Seulement 138 oeufs consommés par an et par habitant au Maroc contre 160 en Tunisie

Par rapport aux pays plus développés, l’écart est plus grand : 211 oeufs par an et par habitant en Espagne et 323 au Japon. La production d’oeufs a augmenté de 40% entre 2001 et 2010.
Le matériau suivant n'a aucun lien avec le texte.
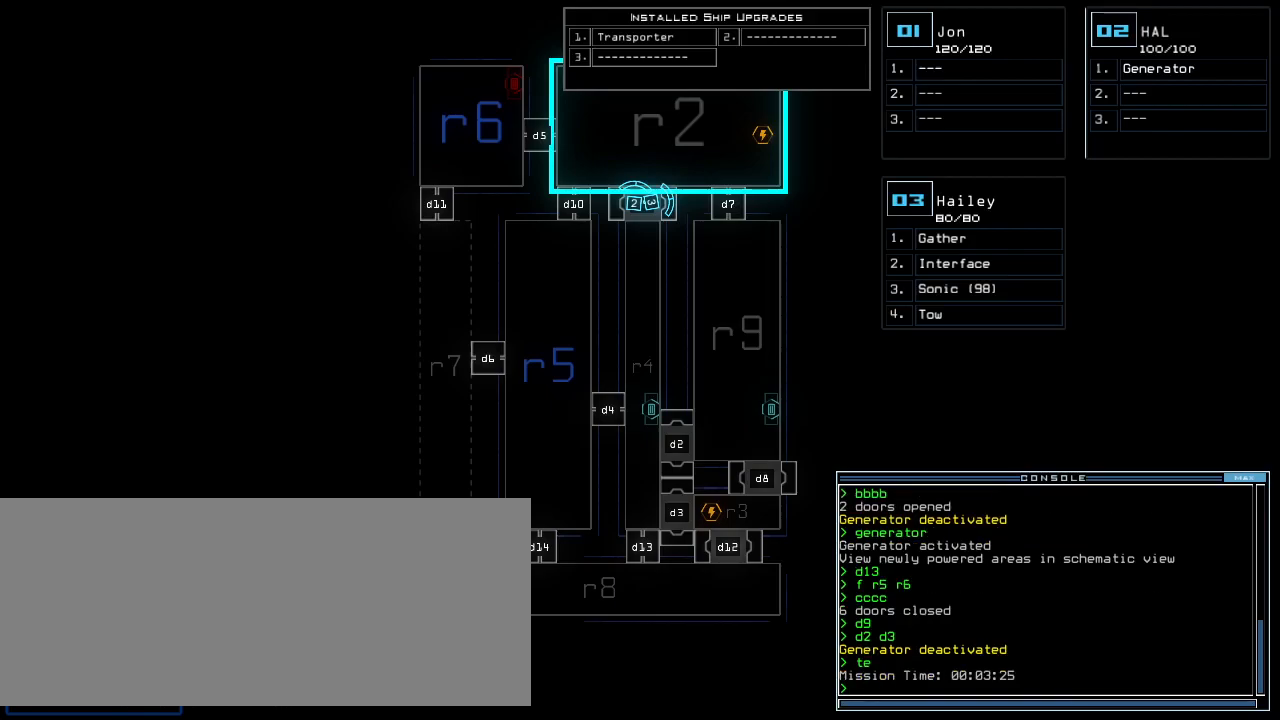
{"keys": ["left"], "events": [[400, "3", "down"], [460, "3", "up"], [460, "left", "down"]]}
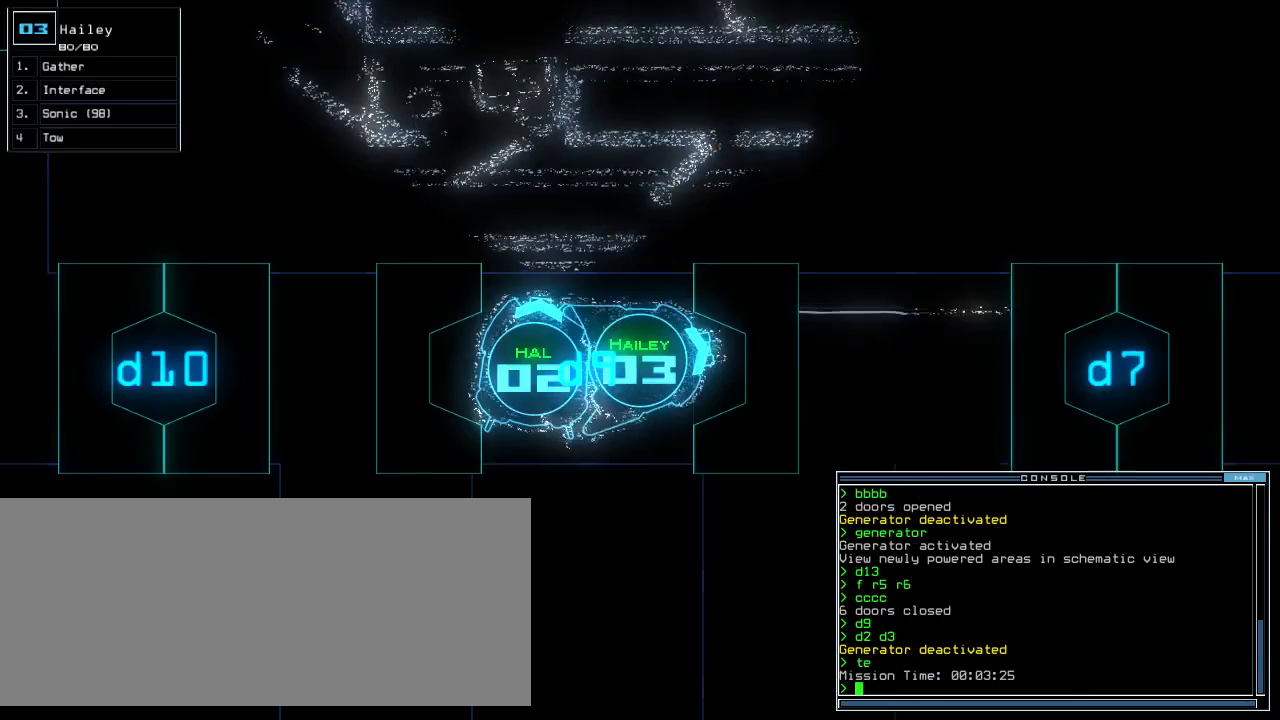
{"keys": ["up"], "events": [[180, "up", "down"], [360, "left", "up"]]}
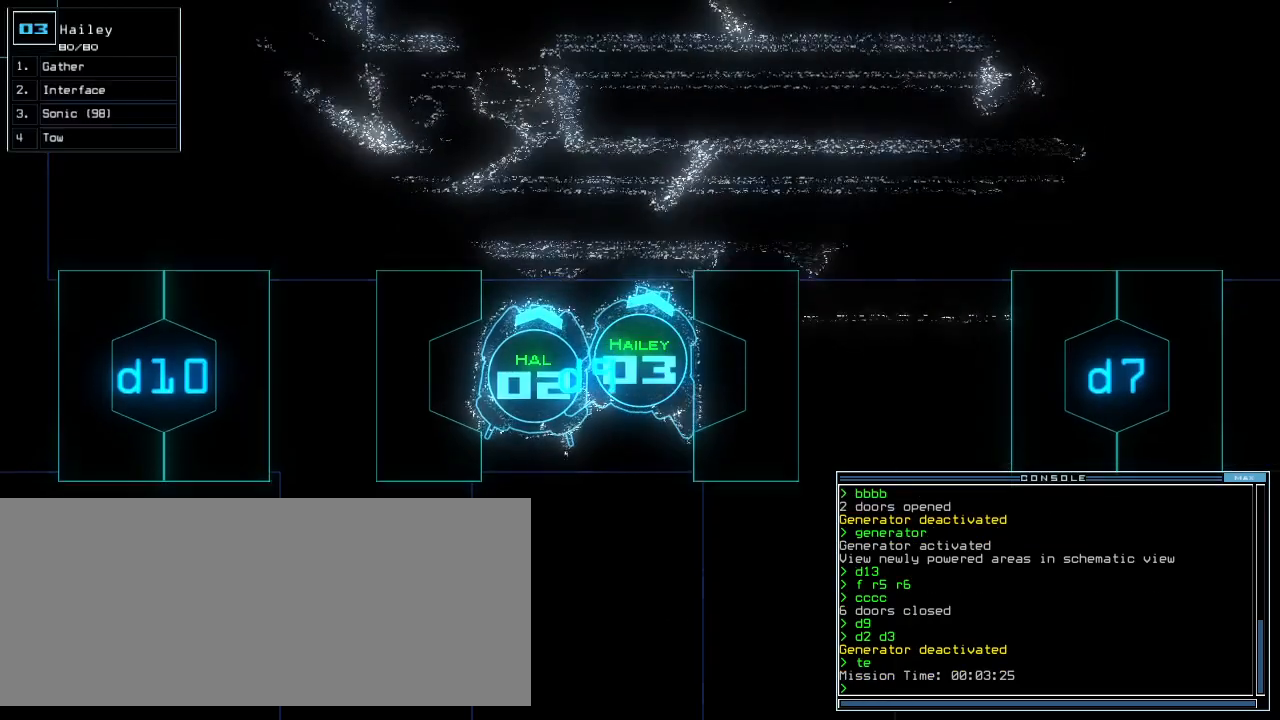
{"keys": ["up"], "events": []}
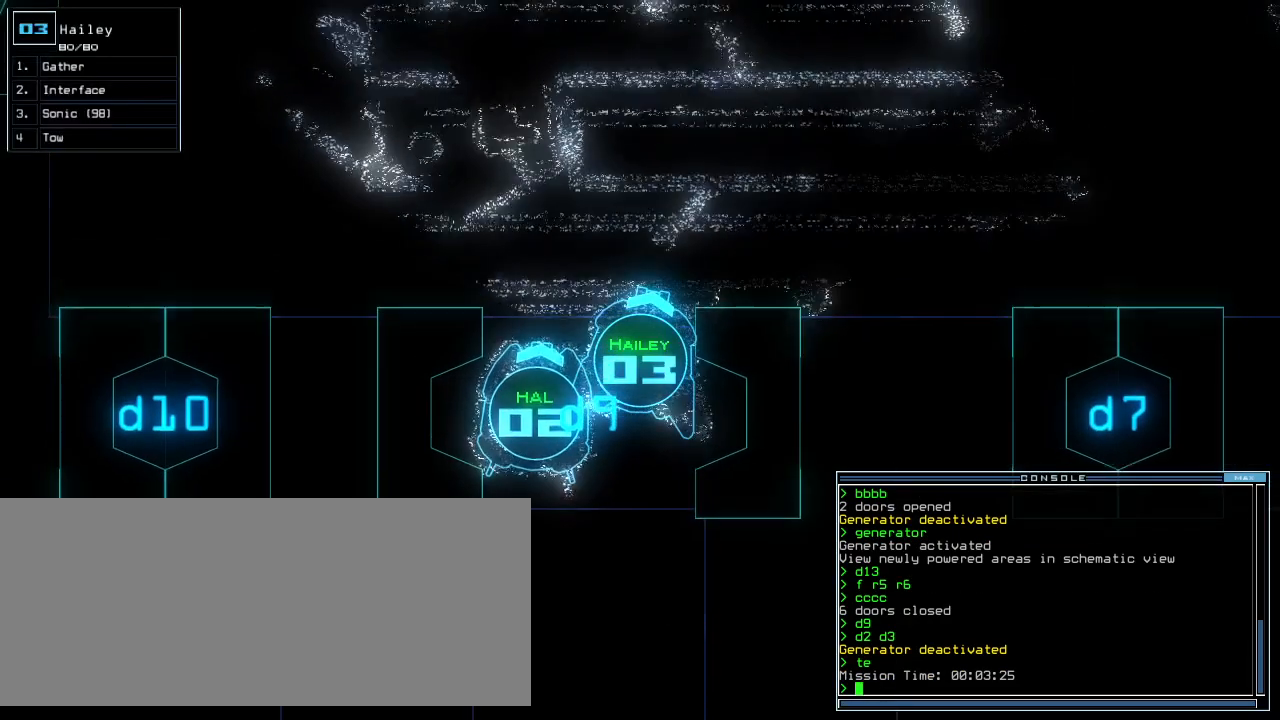
{"keys": ["up"], "events": []}
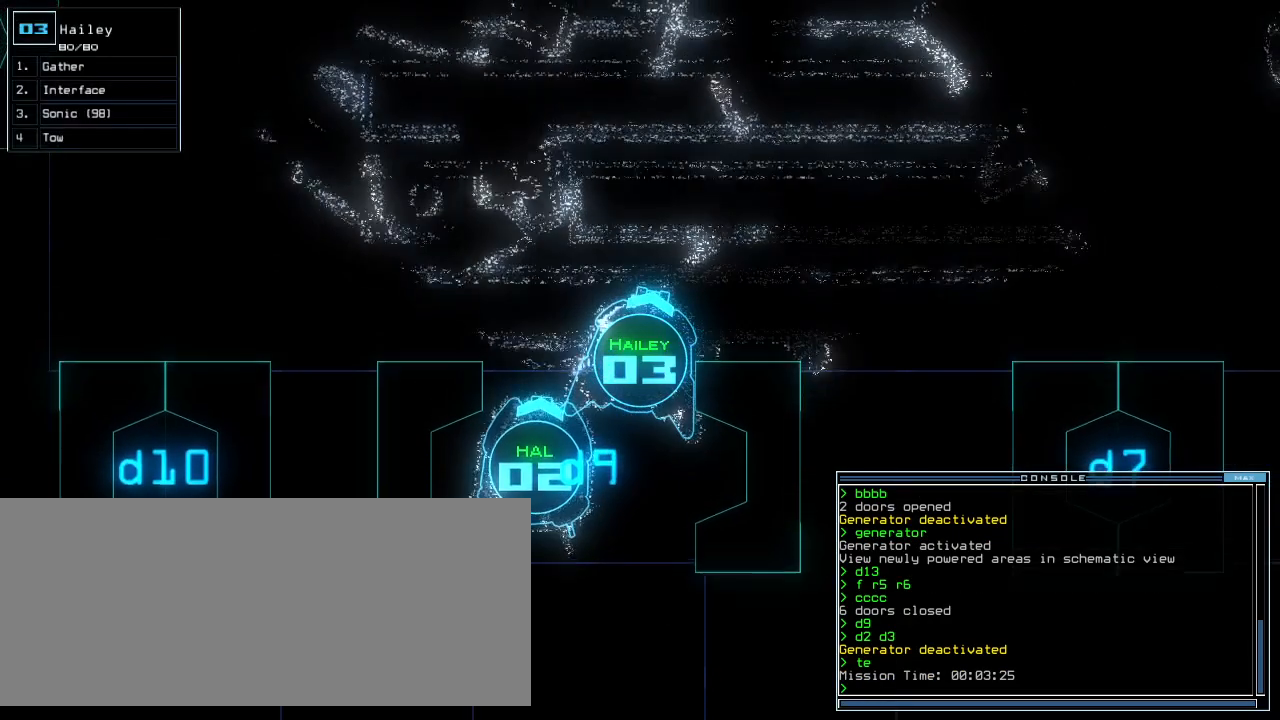
{"keys": ["up"], "events": [[360, "right", "down"], [500, "right", "up"]]}
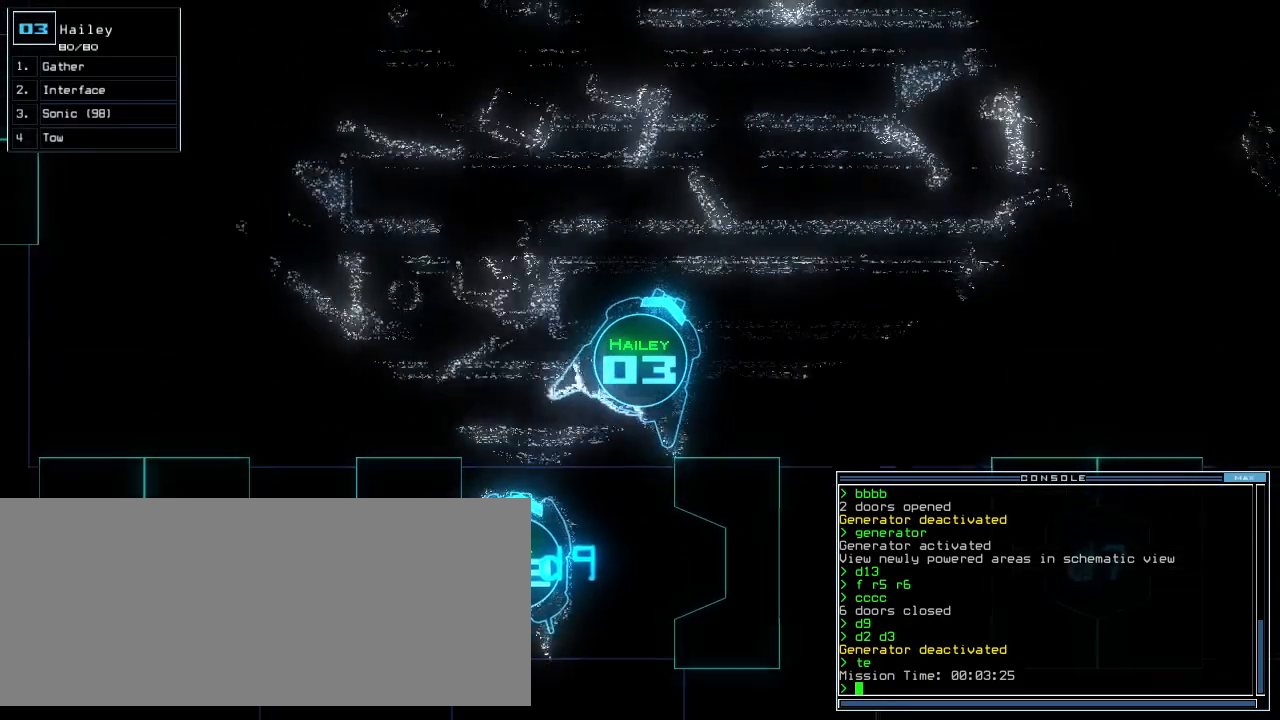
{"keys": ["space", "up"], "events": [[400, "left", "down"], [480, "left", "up"], [480, "space", "down"]]}
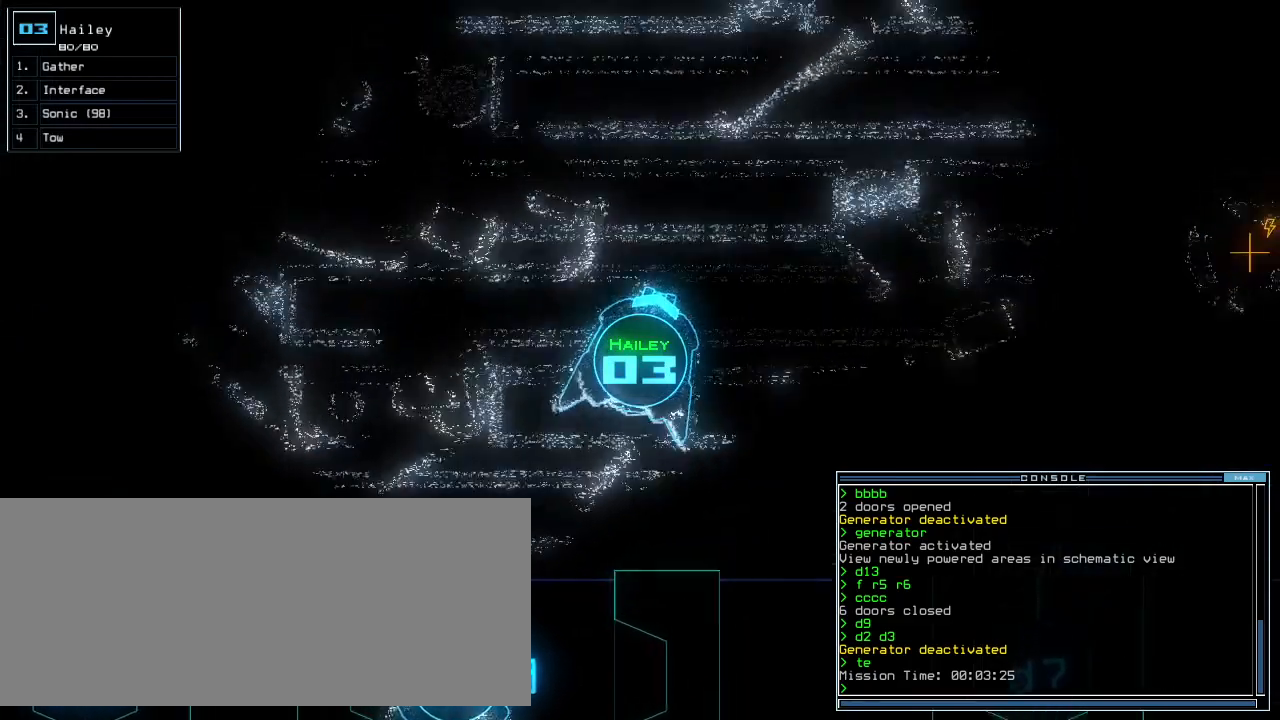
{"keys": [], "events": [[60, "up", "up"], [80, "space", "up"]]}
La 4e édition de la journée de l’oeuf sera célébrée les 14 et 15 janvier à Marrakech sous l’égide de l’Association nationale des producteurs d’œufs de consommation (ANPO) et la Fédération interprofessionnelle du secteur avicole (Fisa). Dans l’esprit des producteurs comme de leur fédération, il s’agit d’un rendez-vous privilégié dans l’année pour présenter les bienfaits de la consommation de cet aliment dont les propriétés sont quelque peu méconnues. Mais c’est aussi le moment de présenter le plan marketing 2012 de l’ANPO.
Les organisateurs insistent sur le fait que l’Organisation mondiale de la santé (OMS) et l’Organisation des Nations Unies pour l’alimentation et l’agriculture (FAO) ont établi que la consommation moyenne des protéines d’origine animale devrait se situer entre 25 g et 30 g par jour alors qu’au Maroc cette moyenne est à peine de 18 grammes. Un œuf contient 75% d’acide gras mono et polyinsaturés et 25% d’acides gras saturés.
Ceci étant, la consommation au niveau national, tout en étant faible, a connu une évolution remarquable puisque nous sommes passés d’une moyenne de 21 œufs par an et par habitant en 1970 à 138 en 2010. Mais il reste que le Maroc se situe toujours derrière des pays de niveau de développement comparable comme la Tunisie, où cette moyenne est de 160 œufs par an et par personne. En comparaison avec des pays plus avancés économiquement, le gap devient plus large. Les exemples les plus frappants sont l’Espagne (211), la France (245) ou encore le Japon (323) et la Chine (349).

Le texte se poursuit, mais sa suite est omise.